Is testing still necessary

Yes, testing will still play a vital role in containing the Corona Virus. According to WHO, ‘testing is the spotlight that shows where the virus is.’ This means that even as the government races to take the vaccine to the people, COVID testing must continue, and this includes providing resources, testing kits, and personnel where needed.

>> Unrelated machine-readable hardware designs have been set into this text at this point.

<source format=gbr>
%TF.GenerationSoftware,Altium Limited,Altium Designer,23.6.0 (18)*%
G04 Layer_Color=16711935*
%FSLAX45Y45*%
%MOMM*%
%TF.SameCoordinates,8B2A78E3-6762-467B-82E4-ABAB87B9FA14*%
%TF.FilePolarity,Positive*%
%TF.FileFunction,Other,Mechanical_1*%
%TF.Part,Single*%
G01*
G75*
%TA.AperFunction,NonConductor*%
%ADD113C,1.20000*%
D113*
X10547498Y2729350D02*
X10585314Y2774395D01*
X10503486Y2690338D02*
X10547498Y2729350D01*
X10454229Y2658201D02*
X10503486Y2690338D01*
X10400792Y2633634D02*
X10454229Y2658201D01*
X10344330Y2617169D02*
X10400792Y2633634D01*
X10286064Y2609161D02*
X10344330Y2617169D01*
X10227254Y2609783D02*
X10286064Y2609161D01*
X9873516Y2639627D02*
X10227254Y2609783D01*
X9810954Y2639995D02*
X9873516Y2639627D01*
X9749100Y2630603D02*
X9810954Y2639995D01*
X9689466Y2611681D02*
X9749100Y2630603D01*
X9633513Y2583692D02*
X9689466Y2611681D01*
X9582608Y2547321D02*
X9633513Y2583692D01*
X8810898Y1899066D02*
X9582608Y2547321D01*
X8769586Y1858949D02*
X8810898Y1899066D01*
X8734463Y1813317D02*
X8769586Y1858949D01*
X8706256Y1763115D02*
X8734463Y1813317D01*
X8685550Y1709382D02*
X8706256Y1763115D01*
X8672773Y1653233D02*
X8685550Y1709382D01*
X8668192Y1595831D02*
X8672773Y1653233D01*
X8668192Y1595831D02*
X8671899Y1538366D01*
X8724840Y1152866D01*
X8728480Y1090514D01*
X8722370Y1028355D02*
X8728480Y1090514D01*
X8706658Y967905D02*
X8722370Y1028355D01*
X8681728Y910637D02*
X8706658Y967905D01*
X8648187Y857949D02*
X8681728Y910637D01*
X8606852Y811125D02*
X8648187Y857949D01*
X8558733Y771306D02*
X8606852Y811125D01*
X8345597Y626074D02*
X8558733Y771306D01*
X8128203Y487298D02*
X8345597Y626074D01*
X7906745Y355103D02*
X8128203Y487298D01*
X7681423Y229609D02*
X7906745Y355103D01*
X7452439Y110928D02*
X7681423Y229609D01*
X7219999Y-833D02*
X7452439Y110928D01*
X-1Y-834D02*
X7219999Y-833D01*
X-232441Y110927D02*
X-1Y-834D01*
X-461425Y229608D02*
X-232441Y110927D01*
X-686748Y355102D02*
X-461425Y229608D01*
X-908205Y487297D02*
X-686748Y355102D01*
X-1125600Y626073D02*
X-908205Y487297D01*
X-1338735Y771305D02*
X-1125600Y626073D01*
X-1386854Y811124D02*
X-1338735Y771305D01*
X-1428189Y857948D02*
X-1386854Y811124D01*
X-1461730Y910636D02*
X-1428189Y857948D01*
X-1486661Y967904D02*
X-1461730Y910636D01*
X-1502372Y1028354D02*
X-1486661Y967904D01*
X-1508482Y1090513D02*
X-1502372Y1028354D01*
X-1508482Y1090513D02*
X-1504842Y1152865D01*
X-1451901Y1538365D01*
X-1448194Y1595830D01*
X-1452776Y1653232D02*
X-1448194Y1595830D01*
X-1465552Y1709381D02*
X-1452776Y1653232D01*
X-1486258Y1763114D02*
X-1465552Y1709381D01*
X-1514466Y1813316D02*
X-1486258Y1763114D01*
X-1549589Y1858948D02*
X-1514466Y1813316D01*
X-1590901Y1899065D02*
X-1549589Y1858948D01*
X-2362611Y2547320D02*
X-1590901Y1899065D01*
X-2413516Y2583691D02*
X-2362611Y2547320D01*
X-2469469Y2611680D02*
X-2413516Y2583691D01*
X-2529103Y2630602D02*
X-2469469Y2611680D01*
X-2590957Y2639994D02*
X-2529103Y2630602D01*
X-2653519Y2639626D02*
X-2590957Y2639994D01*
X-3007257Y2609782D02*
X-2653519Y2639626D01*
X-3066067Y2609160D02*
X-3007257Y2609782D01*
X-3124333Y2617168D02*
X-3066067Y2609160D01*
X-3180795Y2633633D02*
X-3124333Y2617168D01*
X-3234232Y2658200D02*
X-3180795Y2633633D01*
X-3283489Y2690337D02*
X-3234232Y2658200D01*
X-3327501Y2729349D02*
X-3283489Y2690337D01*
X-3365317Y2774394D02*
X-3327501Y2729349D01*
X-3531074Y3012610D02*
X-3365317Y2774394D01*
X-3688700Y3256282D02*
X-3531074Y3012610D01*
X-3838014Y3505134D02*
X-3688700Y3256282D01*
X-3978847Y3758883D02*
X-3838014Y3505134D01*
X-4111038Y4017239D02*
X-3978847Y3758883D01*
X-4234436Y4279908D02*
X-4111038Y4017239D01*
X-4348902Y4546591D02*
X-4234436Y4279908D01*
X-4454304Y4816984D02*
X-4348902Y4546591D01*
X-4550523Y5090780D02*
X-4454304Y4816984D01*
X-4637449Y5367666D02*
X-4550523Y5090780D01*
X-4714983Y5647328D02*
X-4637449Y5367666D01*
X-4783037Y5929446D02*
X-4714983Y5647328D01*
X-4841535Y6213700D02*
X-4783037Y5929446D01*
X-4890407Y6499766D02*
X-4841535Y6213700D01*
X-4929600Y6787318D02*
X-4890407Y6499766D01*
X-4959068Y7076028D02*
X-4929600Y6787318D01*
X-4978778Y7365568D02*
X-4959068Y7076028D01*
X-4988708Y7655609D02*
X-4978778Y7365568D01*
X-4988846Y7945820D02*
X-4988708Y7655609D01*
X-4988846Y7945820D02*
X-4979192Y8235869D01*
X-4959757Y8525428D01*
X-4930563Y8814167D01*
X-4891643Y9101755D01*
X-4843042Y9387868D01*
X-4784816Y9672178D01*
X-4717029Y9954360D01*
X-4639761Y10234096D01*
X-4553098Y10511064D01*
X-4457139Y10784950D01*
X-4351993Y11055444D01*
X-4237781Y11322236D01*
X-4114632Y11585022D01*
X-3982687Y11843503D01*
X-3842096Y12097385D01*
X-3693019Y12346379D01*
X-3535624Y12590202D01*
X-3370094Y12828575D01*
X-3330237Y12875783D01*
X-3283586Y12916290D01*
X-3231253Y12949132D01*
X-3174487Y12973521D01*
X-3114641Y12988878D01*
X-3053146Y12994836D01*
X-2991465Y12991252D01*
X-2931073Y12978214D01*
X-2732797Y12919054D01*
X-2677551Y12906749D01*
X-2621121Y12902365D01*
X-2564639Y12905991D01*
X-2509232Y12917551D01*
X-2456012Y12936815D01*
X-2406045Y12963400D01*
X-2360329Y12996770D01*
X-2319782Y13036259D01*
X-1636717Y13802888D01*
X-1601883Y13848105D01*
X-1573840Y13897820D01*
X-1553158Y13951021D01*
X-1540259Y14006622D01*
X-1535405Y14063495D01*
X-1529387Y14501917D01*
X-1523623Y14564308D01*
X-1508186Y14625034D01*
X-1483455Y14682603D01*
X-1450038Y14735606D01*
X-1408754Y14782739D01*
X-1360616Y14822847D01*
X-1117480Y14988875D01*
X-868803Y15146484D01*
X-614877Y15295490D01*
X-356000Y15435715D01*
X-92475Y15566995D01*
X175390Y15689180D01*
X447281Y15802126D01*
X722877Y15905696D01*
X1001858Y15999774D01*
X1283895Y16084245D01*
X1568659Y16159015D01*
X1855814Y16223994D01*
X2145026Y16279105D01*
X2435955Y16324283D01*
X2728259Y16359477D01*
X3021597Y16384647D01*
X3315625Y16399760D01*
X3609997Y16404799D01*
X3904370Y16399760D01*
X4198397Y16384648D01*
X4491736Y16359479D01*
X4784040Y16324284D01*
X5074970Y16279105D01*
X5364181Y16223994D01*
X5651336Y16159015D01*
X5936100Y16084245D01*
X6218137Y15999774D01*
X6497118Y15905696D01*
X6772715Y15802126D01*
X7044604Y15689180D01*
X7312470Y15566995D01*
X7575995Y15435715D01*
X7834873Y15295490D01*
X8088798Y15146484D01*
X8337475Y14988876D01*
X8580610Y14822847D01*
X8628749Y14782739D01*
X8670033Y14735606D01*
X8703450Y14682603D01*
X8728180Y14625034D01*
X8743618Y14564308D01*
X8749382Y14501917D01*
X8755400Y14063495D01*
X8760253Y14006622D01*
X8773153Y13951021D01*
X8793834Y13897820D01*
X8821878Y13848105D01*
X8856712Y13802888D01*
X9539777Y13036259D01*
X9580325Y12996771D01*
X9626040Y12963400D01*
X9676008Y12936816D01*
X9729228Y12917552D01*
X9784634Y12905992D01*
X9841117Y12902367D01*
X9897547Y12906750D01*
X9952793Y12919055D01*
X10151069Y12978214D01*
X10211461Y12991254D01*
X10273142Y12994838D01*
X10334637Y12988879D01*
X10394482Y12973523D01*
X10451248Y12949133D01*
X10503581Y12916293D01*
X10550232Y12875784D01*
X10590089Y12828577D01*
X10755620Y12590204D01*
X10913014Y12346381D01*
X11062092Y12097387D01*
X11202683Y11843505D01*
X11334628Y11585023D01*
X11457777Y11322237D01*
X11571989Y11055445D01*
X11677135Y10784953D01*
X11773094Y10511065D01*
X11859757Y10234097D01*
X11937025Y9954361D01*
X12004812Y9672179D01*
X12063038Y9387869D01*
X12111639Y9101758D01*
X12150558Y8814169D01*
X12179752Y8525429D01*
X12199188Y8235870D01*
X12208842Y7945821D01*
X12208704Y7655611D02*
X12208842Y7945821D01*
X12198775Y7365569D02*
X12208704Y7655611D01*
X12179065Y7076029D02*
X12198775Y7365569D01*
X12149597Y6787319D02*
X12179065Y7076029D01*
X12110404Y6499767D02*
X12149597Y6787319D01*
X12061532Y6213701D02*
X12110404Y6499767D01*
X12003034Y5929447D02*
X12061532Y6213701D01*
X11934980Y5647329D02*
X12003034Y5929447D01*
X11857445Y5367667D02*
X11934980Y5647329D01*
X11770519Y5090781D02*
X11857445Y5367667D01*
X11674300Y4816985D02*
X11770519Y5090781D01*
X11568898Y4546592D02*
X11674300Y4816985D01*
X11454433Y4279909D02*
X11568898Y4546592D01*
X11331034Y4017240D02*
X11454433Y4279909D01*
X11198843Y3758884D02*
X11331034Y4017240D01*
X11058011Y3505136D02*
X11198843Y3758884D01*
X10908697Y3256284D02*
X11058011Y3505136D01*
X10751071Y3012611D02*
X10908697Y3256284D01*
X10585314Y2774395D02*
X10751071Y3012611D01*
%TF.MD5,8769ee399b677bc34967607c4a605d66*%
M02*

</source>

Continued testing means that the NHS will have a clear picture of what is going on, particularly in the emergence of two new variants in the UK. Public Health England has identified over 70 cases of these new variants, triggering mass testing in Bristol, Liverpool, and ten other UK areas. One variant has been identified as having a mutation that can allow the vaccine to escape, making it less effective. As experts keep a close watch on how the virus behaves, testing will provide much-needed data to chart the way forward.


Admittedly, it may be disheartening to find out that the much-touted vaccine is not the quick fix that we imagined it would be. Yet, going forward, it is undoubtedly our strongest response to the virus.

For now, we may be forced to adjust our expectations, to realise that we may never truly go back to the pre-COVID normal. Although you may be itching to go to the movies or attend a football game, there are some habits that we picked up during the pandemic that will stick and become the ‘new normal.’